# ADF test for stationary

In [None]:
import yfinance as yf
import numpy as np
import pandas as pd
from statsmodels.tsa.stattools import adfuller
import matplotlib.pyplot as plt
from statsmodels.tsa.arima.model import ARIMA
from statsmodels.stats.diagnostic import acorr_ljungbox, het_arch
from statsmodels.graphics.tsaplots import plot_acf, plot_pacf
from arch import arch_model

# Download S&P 500 historical data (ticker: ^GSPC)
data = yf.download('^GSPC', start='2000-01-01', end='2020-12-31')

# Drop rows with missing values
data = data.dropna()

# Calculate log returns from 'Adj Close' prices
data['LogReturn'] = np.log(data['Close'] / data['Close'].shift(1))

# Drop NaNs resulting from the shift
log_returns = data['LogReturn'].dropna()

import matplotlib.pyplot as plt

plt.plot(log_returns)
plt.title('Log Returns of S&P 500 (2000-2020)')  # Add title
plt.xlabel('Date')  # Add x-axis label
plt.ylabel('Log Return')  # Add y-axis label
plt.savefig('log_returns_plot.png')

adf_result = adfuller(log_returns)

print('ADF Statistic: %f' % adf_result[0])
print('p-value: %f' % adf_result[1])
print('Critical Values:')
for key, value in adf_result[4].items():
    print('\t%s: %.3f' % (key, value))

if adf_result[1] <= 0.05:
    print("Reject the null hypothesis: Time series is stationary")
else:
    print("Fail to reject the null hypothesis: Time series is non-stationary")

# Existence of Volatility Clustering

In [None]:
# --- 1. ARMA Model Fitting ---
# Choose ARMA(1,0,1) as example; adjust (p,d,q) as needed
arma_order = (1, 0, 1)
arma_model = ARIMA(log_returns, order=arma_order).fit()
print("\nARMA Model Summary:")
print(arma_model.summary())

# Extract ARMA parameters for table
arma_params = arma_model.params
arma_bse = arma_model.bse
arma_tvalues = arma_model.tvalues
arma_pvalues = arma_model.pvalues

arma_table = pd.DataFrame({
    "Parameter": arma_params.index,
    "Estimate": arma_params.values,
    "Std.
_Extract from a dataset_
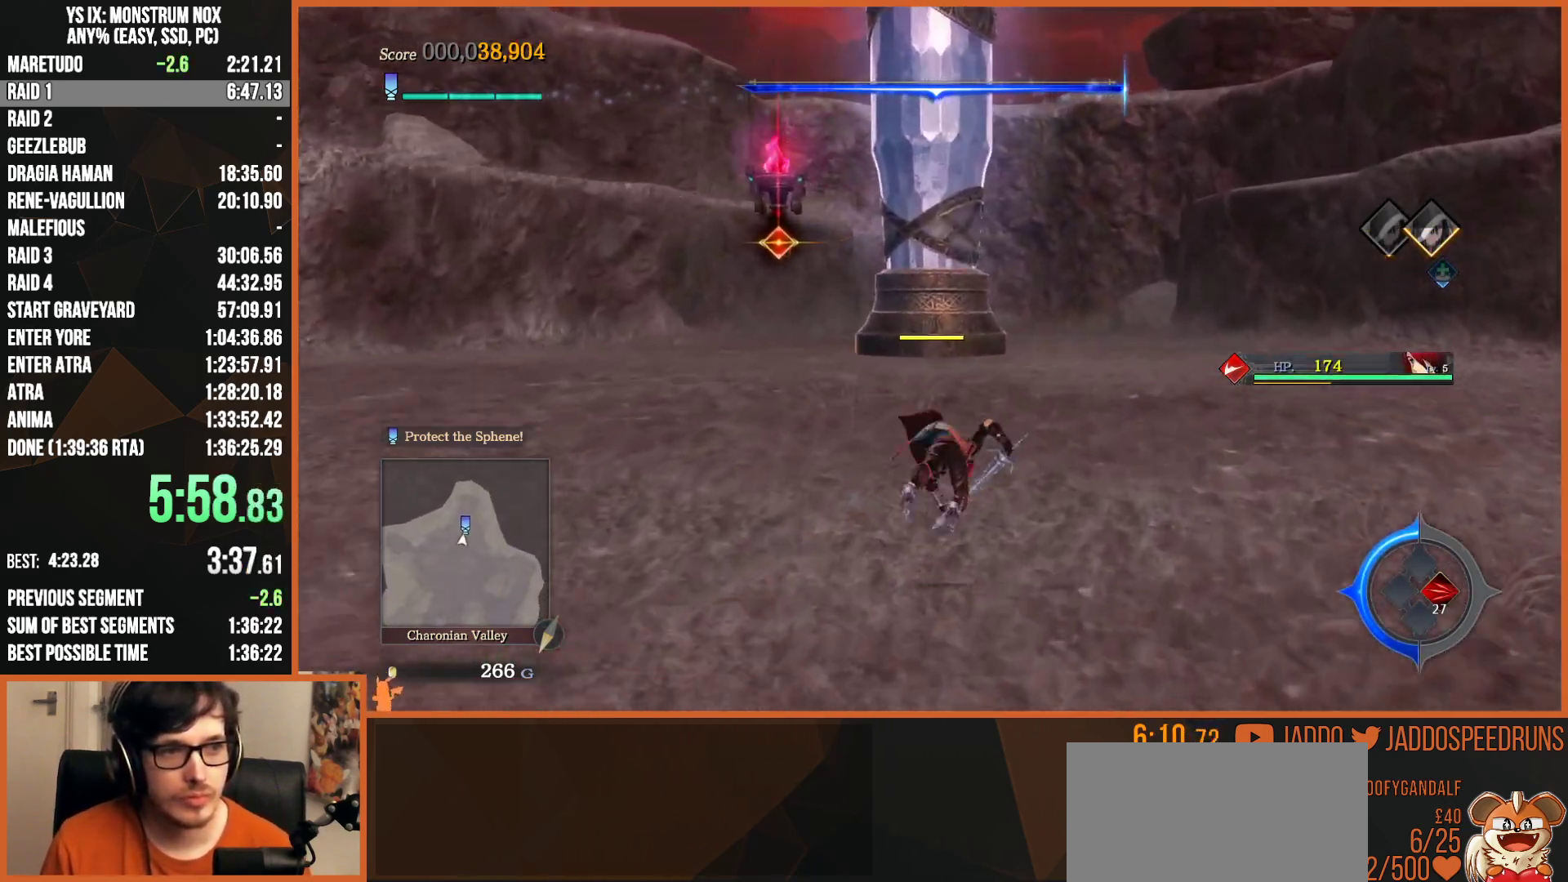
{"buttons": ["SQUARE", "L2"], "left_stick": "up", "right_stick": "center", "events": [[33, "TRIANGLE", "up"], [50, "SQUARE", "up"], [117, "SQUARE", "down"], [133, "TRIANGLE", "down"], [233, "TRIANGLE", "up"], [250, "SQUARE", "up"], [367, "SQUARE", "down"], [383, "TRIANGLE", "down"], [500, "TRIANGLE", "up"]]}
Error": arma_bse.values,
    "t-value": arma_tvalues.values,
    "p-value": arma_pvalues.values
})

# --- 2. Residual Diagnostics ---
# Ljung-Box test for residual autocorrelation
ljung_box = acorr_ljungbox(arma_model.resid, lags=[10], return_df=True)
print("\nLjung-Box test for residual autocorrelation:")
print(ljung_box)

# ARCH-LM test for ARCH effects
arch_test_stat, arch_test_pvalue, _, _ = het_arch(arma_model.resid)
print(f"\nARCH-LM Test Statistic: {arch_test_stat:.4f}, p-value: {arch_test_pvalue:.4f}")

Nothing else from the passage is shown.